__Input material__.
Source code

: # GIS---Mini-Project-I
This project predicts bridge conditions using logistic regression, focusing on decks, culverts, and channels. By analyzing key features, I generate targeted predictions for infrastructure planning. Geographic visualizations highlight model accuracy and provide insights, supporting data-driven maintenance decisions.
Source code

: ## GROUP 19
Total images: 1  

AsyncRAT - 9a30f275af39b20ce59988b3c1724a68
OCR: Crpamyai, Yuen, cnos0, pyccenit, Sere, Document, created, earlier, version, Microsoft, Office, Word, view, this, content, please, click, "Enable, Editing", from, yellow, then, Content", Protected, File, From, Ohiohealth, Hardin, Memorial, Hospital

__Exercise prompt__. Write out all of the data above verbatim, line for line.

__Output for this task__.
Source code

: # GIS---Mini-Project-I
This project predicts bridge conditions using logistic regression, focusing on decks, culverts, and channels. By analyzing key features, I generate targeted predictions for infrastructure planning. Geographic visualizations highlight model accuracy and provide insights, supporting data-driven maintenance decisions.
Source code

: ## GROUP 19
Total images: 1  

AsyncRAT - 9a30f275af39b20ce59988b3c1724a68
OCR: Crpamyai, Yuen, cnos0, pyccenit, Sere, Document, created, earlier, version, Microsoft, Office, Word, view, this, content, please, click, "Enable, Editing", from, yellow, then, Content", Protected, File, From, Ohiohealth, Hardin, Memorial, Hospital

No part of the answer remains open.